Tunisie : le passé de l’ancien régime

capitalisme.jpgLa commission nationale d’investigation sur la corruption et la malversation a publié vendredi 11 novembre 2011 son rapport relatif à ses activités qui s’étalent sur huit mois. De 500 pages, le rapport résume tout un passé honteux du président déchu, Ben Ali. Aucun secteur ne lui échappe.

Il a puisé dans la caisse et s’est abondamment servi grâce à son pouvoir. 10 mille dossiers des affaires de corruption et de malversation sont arrivés à la commission dont plus de 5 000 ont été examinés : « On ne s’est pas contenté seulement de l’étude des dossiers mais aussi de l’ouverture de plusieurs autres dossiers. L’archive de Carthage a été saisi et on a découvert plusieurs irrégularités dont quelques documents sont écrits par la propre écriture de Ben Ali », indiqué M. Néji Baccouche, professeur à la faculté de droit de Sfax et membre à la Commission.

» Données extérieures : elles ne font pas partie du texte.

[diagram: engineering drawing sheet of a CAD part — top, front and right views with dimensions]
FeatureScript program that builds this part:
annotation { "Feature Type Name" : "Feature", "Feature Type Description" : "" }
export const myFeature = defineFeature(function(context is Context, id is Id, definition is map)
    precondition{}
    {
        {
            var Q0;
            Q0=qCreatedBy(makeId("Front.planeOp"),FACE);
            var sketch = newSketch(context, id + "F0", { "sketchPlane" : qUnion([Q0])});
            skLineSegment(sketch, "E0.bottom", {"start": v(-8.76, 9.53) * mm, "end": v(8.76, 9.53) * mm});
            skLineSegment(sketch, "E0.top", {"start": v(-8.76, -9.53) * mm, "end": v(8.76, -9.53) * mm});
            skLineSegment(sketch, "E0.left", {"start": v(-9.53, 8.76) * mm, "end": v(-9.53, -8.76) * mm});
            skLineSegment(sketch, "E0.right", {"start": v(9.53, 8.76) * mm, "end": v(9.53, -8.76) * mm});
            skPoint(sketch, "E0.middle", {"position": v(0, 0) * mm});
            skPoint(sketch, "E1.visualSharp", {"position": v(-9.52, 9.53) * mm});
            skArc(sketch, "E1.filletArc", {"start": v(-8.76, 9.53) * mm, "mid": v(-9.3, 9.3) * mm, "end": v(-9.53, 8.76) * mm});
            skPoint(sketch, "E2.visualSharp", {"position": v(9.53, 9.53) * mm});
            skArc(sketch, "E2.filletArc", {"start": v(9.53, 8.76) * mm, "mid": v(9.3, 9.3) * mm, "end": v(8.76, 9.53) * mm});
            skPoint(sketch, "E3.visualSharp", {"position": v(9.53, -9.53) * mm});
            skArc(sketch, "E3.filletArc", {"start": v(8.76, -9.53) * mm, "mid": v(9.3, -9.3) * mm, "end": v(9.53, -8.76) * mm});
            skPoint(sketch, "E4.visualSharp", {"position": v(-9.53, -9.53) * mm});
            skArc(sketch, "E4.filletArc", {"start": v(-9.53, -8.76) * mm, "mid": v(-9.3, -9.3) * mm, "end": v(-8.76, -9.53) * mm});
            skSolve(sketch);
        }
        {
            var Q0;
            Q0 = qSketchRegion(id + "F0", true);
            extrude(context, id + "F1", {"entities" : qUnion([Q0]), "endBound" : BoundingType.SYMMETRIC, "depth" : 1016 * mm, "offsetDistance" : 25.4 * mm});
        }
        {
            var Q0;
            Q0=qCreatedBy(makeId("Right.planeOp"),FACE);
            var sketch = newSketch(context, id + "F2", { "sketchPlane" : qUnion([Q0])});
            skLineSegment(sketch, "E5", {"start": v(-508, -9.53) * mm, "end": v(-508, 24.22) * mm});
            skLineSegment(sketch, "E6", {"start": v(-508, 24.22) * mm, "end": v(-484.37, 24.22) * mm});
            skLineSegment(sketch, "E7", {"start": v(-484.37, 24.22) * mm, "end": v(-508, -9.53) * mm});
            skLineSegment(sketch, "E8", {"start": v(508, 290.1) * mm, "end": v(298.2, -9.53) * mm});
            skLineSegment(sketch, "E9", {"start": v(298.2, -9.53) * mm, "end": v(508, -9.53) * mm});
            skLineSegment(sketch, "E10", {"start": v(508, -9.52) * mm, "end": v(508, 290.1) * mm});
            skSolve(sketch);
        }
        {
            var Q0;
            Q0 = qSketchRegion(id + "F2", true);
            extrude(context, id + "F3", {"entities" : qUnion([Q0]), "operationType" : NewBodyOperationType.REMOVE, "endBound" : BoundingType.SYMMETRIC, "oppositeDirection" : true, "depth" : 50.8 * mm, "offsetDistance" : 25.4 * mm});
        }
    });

« On a invité plusieurs politiciens, anciens ministres, conseillers et responsables à des séances d’écoute qui ont atteint parfois les 4 heures. Au total, 120 séances ont été entendues par la Commission. Plusieurs sessions ont été enregistrées et conservées pour la mémoire nationale. On a également procédé à des visites sur terrain dont 3 bureaux à Sidi Dhrif. Selon les investigations, il apparaît que le ministère de la Défense a consacré plus de 4 millions de dinars pour le réaménagement du terrain où se situe le château ».
Plusieurs autres terrains dans différentes régions ont été profités. Ils avaient été achetés par la famille de Ben Ali à travers le dinar symbolique pour être vendu, par la suite, avec des prix imaginaires. 320 dossiers ont été transférés au ministère public.
La commission a fait savoir également que 1500 pièces de bijoux pesant environ 4 kg ont été découvertes. 57 pièces archéologiques ont été enregistrées : « Ben Ali a confisqué le pourvoir décisif notamment en ce qui concerne le volet économique à son profit. Il a abusé du pouvoir pour servir ses intérêts». Enormément de choses qui ont été découvertes à Carthage : un millier de chaussures féminines, des milliers de couvre-lits, des tapis, des cuvettes, des télés…
M. Baccouche a soulevé aussi l’affaire de l’autorisation de la vente d’alcool dans les hôtels : « On a découvert un document où Ben Ali a rempli par « oui » ou « non » sur l’octroi des autorisations. Ces permutations ont été attribuées selon ses préférences. Certains hôtels à Nabeul et Hammamet ont été interdits de vendre l’alcool ».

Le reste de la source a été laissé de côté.